> [文章節錄]:
[C#] 使用 CSS Selector方式來解析爬蟲Html網頁並修改文件 with AngleSharp

2017-10-27

4565
0
.Net Framework
2019-11-25

Parse Html jQuery like CSS/HTML selector in C#

前言

在2010年左右，.net技術如果想parse解析Html網頁，只有Html Agility Pack這個選擇

HtmlAgilityPack由於是以XML角度看待Html，抓取網頁標籤資料使用XPath+Linq的寫法

對於習慣寫前端jQuery的人來說相當不好上手

如今事隔多年，.net解析Html網頁的第三方套件百家爭鳴，在nuget官網上看得我眼花撩亂XD

陸續出現採用CSS Selector的寫法來解析網頁的套件也不少，終於可以在後端使用類似jQuery CSS Selector方式來抓取網頁標籤資料

今天要介紹的一款就是號稱解析效能很好和HtmlAgilityPack有得拼的AngleSharp

實作

從Nuget即可安裝，第一個就是

專案環境必須是.net Framework 4以上，3.5以下的話，從Nuget會安裝失敗

以抓取奇摩電影海報圖為例

using System;
using System.Collections.Generic;
using System.Linq;
using System.Text;
/*引用命名空間*/
using AngleSharp;
using AngleSharp.Dom;

namespace ConsoleApp2Test
{
    class Program
    {
        static void Main(string[] args)
        { 
            IConfiguration config = Configuration.Default.WithDefaultLoader();
            string url = "https://tw.movies.yahoo.com"; 
            IDocument doc =   BrowsingContext.New(config).OpenAsync(url).Result;
           
            /*CSS Selector寫法*/
            IHtmlCollection<IElement> imgs = doc.QuerySelectorAll("div.movie_foto img:first-child");//取得圖片
            foreach (IElement img in imgs)
            {
                Console.WriteLine(img.GetAttribute("src"));
            }
            Console.ReadKey();
        }
    }
}

執行結果：

個人覺得寫法比起HtmlAgilityPack，要來的簡潔好懂多了

再看看其他官方AngleSharp examples，也支援JavaScript engine

整體而言，真是不錯的套件，後續看好它的發展

2019-10-20補充

如果需要把讀取出來的HTML代碼做修改可以參考以下

using System;
using System.Collections.Generic;
using System.Linq;
using System.Text;
using System.Threading.Tasks;
/*引用命名空間*/
using AngleSharp;
using AngleSharp.Dom;
namespace ConsoleApp1_Selector
{
    class Program
    {
        static void Main(string[] args)

> [待解問題]:
(a) 根據文章節錄，專案環境的 .net Framework 版本至少要多少，才能從Nuget順利安裝？
(b) 請把文章節錄中從「namespace ConsoleApp2Test」一直到「img in imgs)」的所有內容重寫一遍，並將其中的「imgs」替換成「images」。
(c) 請列出文章節錄中，在命名空間 ConsoleApp2Test 那段程式碼裡用 using 引用的全部命名空間。

> [資料列]:

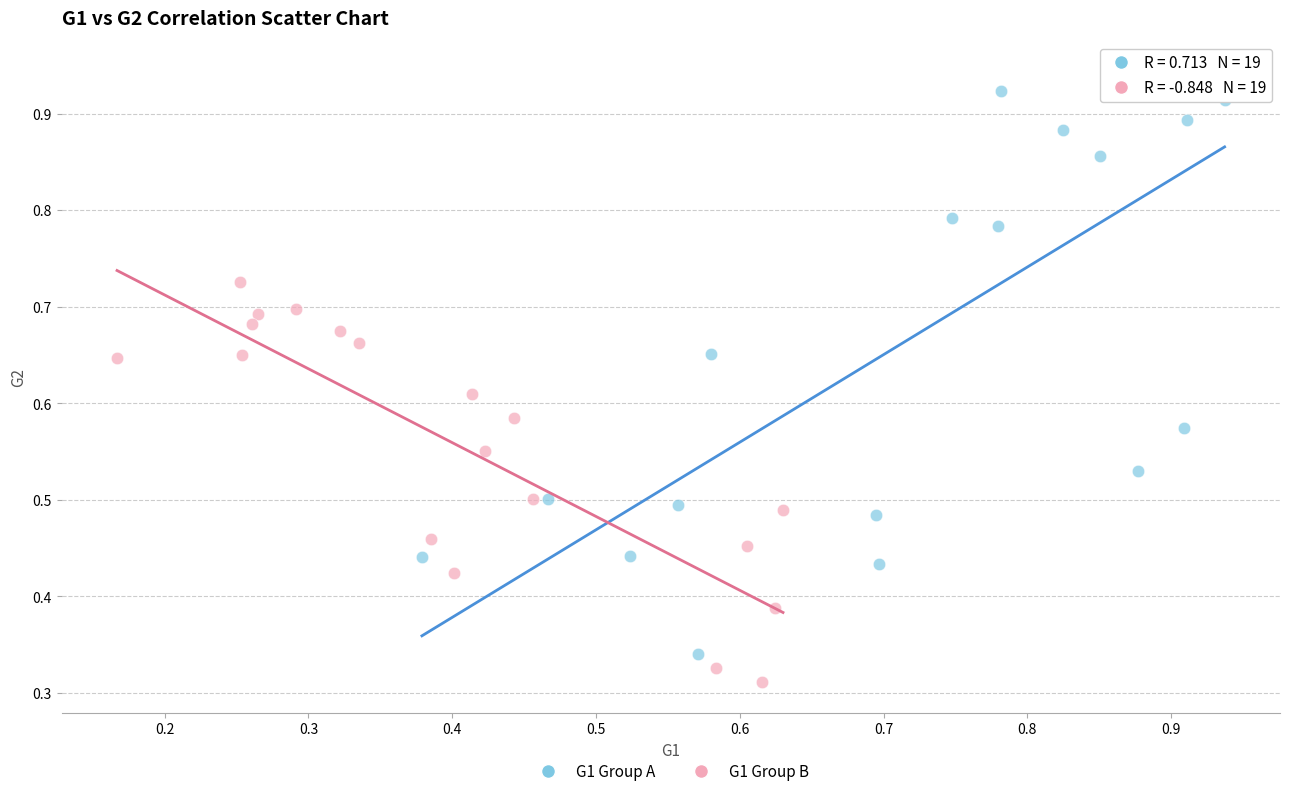

Which series reaches the maximum Y coordinate?

G1 Group A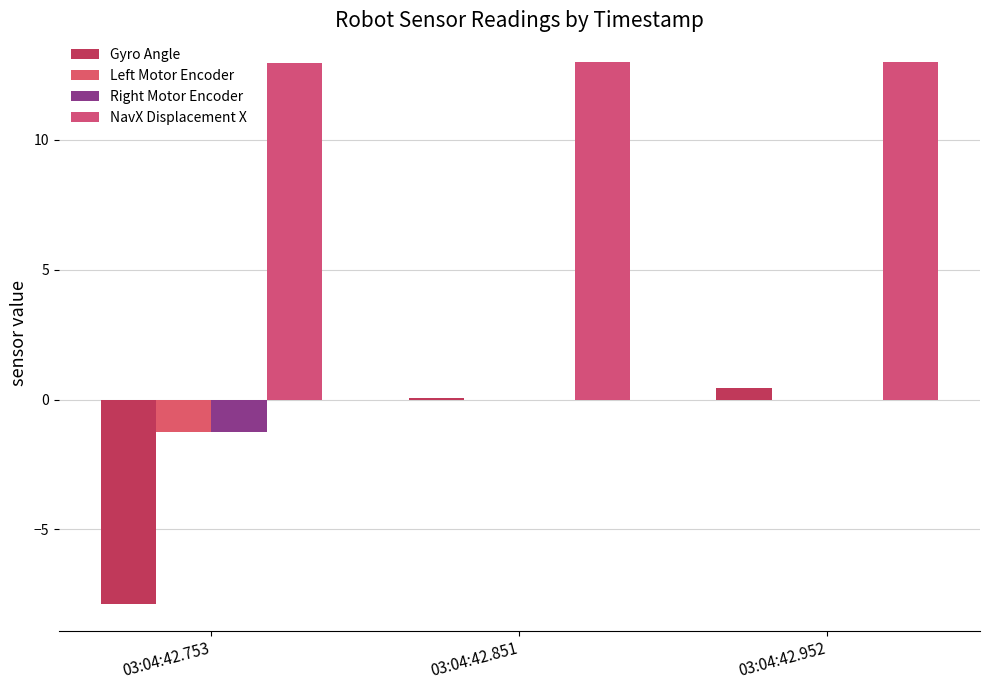

How many groups of bars are there?

3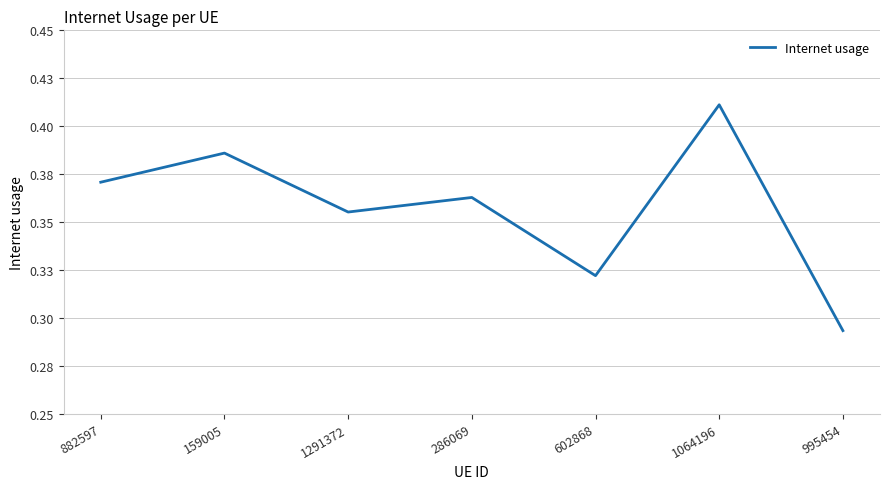

What is the average value?

0.4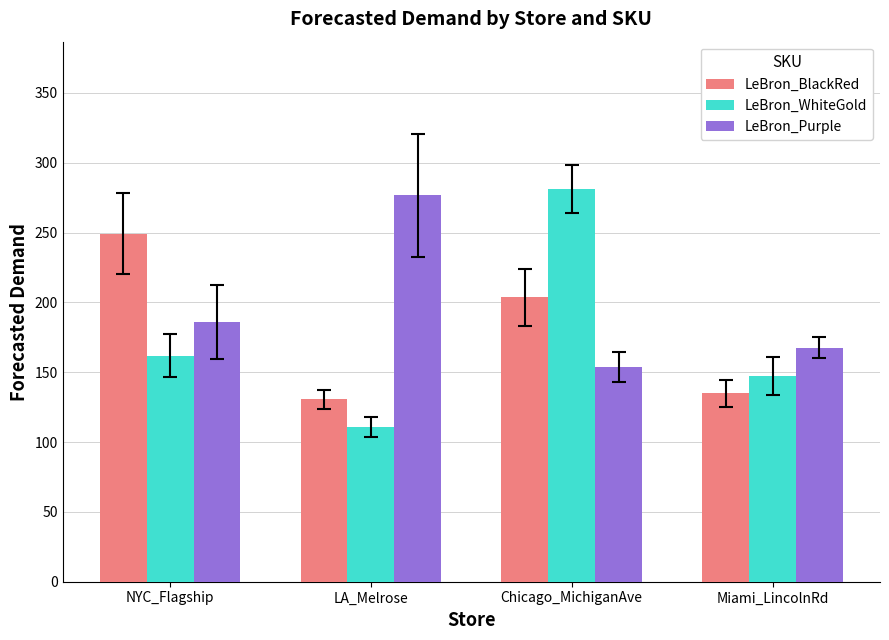

At NYC_Flagship, list the series in order from smallest to largest.

LeBron_WhiteGold, LeBron_Purple, LeBron_BlackRed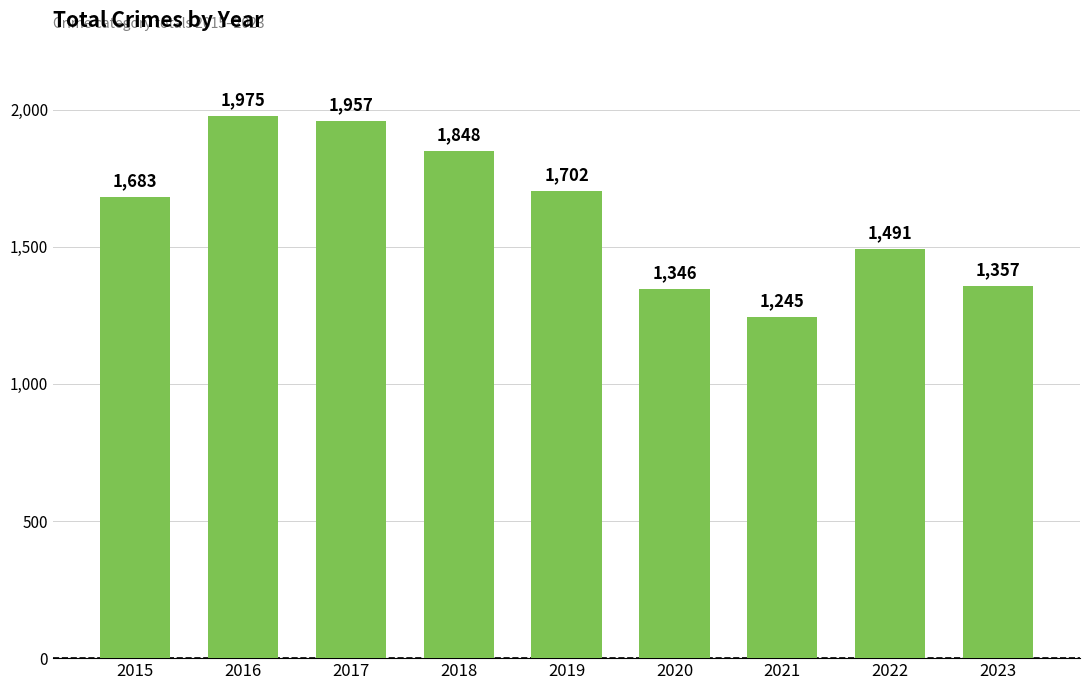

What is the value of the 7th bar from the left?

1245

> [依序作答]:
(a) 必須是.net Framework 4以上。

(b)
namespace ConsoleApp2Test
{
    class Program
    {
        static void Main(string[] args)
        { 
            IConfiguration config = Configuration.Default.WithDefaultLoader();
            string url = "https://tw.movies.yahoo.com"; 
            IDocument doc =   BrowsingContext.New(config).OpenAsync(url).Result;
           
            /*CSS Selector寫法*/
            IHtmlCollection<IElement> images = doc.QuerySelectorAll("div.movie_foto img:first-child");//取得圖片
            foreach (IElement img in images)

(c) System、System.Collections.Generic、System.Linq、System.Text、AngleSharp、AngleSharp.Dom